Napoli è simbolo di questa disfatta ed è relegata all'ultimo posto della classifica. Mentre al top troviamo la provincia autonoma di Trento. E' questa la fotografia dell'indagine "ItaliaOggi - Università la Sapienza" sulla qualità della vita.
In controtendenza, le voci 'criminalità' e 'disagio sociale e personale' dove maglia nera sono alcune città del Nord come Milano. Trento è stata premiata per la performance nell'ambito affari e lavoro, ambiente, popolazione e servizi finanziari e scolastici.

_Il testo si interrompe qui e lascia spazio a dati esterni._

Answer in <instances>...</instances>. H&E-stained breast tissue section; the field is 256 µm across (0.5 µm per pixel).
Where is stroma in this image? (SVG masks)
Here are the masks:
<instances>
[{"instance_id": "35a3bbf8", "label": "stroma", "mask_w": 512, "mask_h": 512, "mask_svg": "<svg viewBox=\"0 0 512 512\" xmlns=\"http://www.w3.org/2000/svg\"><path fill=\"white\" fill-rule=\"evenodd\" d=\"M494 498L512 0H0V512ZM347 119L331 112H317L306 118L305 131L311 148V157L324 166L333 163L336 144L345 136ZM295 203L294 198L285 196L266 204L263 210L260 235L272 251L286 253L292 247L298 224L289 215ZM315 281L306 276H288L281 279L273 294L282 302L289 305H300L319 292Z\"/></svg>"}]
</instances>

Nella top ten del viver bene raccolgono allori anche Mantova, Belluno, Bolzano, Pordenone, Siena, Cuneo, Sondrio, Aosta, Parma. La qualità della vita è buona in 55 province e, eccetto Napoli, il miglioramento ha riguardato anche i grandi centri.
I posti in coda invece sono tutti occupati da province del Meridione e dell'Italia insulare: dopo Napoli ci sono Agrigento, Trapani, Crotone, Vibo Valentia, Caltanissetta, Enna, Messina, Benevento, Sassari.